Sec. 203.44  What administrative steps must I take to use the royalty suspension volume?

    (a) You must notify the MMS Regional Supervisor for Production and 
Development in writing of your intent to begin drilling operations on 
all deep wells and phase 1 ultra-deep wells; and
    (b) Within 30 days of the beginning of production from all wells 
that would become qualified wells by satisfying the requirements of this 
section, you must:

[[Page 25]]

    (1) Provide written notification to the MMS Regional Supervisor for 
Production and Development that production has begun; and
    (2) Request confirmation of the size of the royalty suspension 
volume earned by your lease.
    (c) Before beginning production, you must meet any production 
measurement requirements that the MMS Regional Supervisor for Production 
and Development has determined are necessary under 30 CFR part 250, 
subpart L.
    (d) You must provide the information in paragraph (b) of this 
section by January 20, 2009 if you produced before December 18, 2008 
from a qualified deep well or qualified phase 1 ultra-deep well on a 
lease that is located entirely in water more than 200 meters and less 
than 400 meters deep.
    (e) The MMS Regional Supervisor for Production and Development may 
extend the deadline for beginning production for up to one year for a 
well that cannot begin production before the applicable date prescribed 
in the definition of ``qualified deep well'' in Sec. 203.0 if it meets 
all of the following criteria.
    (1) The well otherwise meets the criteria in the definition of a 
qualified deep well in Sec. 203.0.
    (2) The delay in production occurred after reaching total depth in 
the well.
    (3) Production (other than test production) was expected to begin 
from the well before the applicable deadline in the definition of a 
qualified deep well in Sec. 203.0. You must provide a credible activity 
schedule with supporting documentation.
    (4) The delay in beginning production is for reasons beyond your 
control, such as adverse weather and accidents which MMS deems were 
unavoidable.

[69 FR 3510, Jan. 26, 2004, as amended at 69 FR 24054, Apr. 30, 2004. 
Redesignated and amended at 73 FR 69512, 69513, Nov. 18, 2008]

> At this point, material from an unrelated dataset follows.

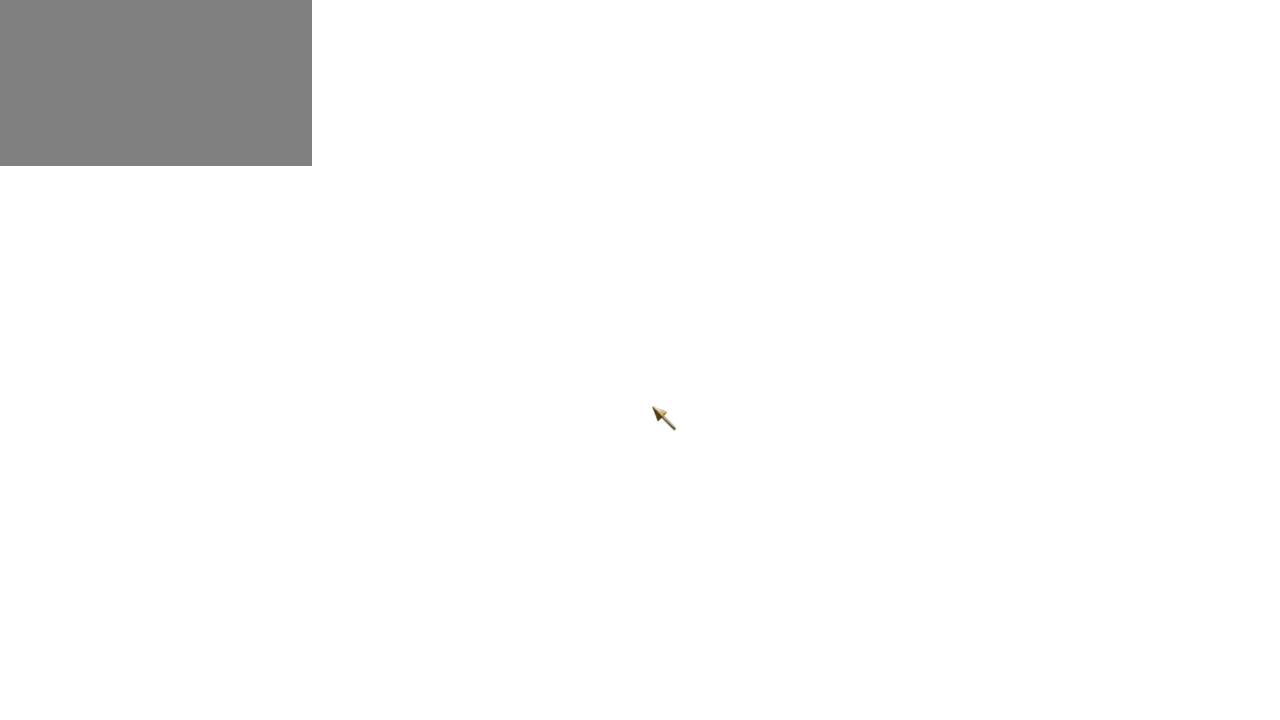
{"keys": [], "mouse": [], "events": []}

Sec. 203.45  If I drill a certified unsuccessful well, what royalty relief 

will my lease earn?

    Your lease may earn a royalty suspension supplement. Subject to 
paragraph (d) of this section, the royalty suspension supplement is in 
addition to any royalty suspension volume your lease may earn under 
Sec. 203.41.
    (a) If you drill a certified unsuccessful well and you satisfy the 
administrative requirements of Sec. 203.47, subject to the price 
conditions in Sec. 203.48, your lease earns an RSS shown in the 
following table. The RSS is shown in billions of cubic feet of gas 
equivalent (BCFE) or in thousands of cubic feet of gas equivalent (MCFE) 
and is applicable to oil and gas production as prescribed in Sec. 
204.46.

----------------------------------------------------------------------------------------------------------------
  If you have a certified unsuccessful well        Then your lease earns an RSS on this volume of oil and gas
                   that is:                       production as prescribed in this section and Sec.  203.46:
----------------------------------------------------------------------------------------------------------------
(1) An original well and your lease has not    5 BCFE.
 produced gas or oil from a deep well or an
 ultra-deep well,
(2) A sidetrack (with a sidetrack measured     0.8 BCFE plus 120 MCFE times sidetrack measured depth (rounded to
 depth of at least 10,000 feet) and your        the nearest 100 feet) but no more than 5 BCFE.
 lease has not produced gas or oil from a
 deep well or an ultra-deep well,
(3) An original well or a sidetrack (with a    2 BCFE.
 sidetrack measured depth of at least 10,000
 feet) and your lease has produced gas or oil
 from a deep well with a perforated interval
 the top of which is from 15,000 to less than
 18,000 feet TVD SS,
----------------------------------------------------------------------------------------------------------------

    (b) This paragraph applies to oil and gas volumes you report on the 
OGOR-A for your lease under Sec. 216.53.
    (1) You must apply the RSS prescribed in paragraph (a) of this 
section, in accordance with the requirements in Sec. 203.46, to all oil 
and gas produced from the lease:
    (i) On or after December 18, 2008, if your lease is located in water 
more than 200 meters but less than 400 meters deep; or
    (ii) On or after May 3, 2004, if your lease is located in water 
partly or entirely less than 200 meters deep.
    (2) Production to which an RSV applies under Sec. Sec. 203.31 
through 203.33 and Sec. Sec. 203.41 through 203.43 does not count 
toward the lease RSS. All other production, including production that is

[[Page 26]]

not subject to royalty, counts toward the lease RSS.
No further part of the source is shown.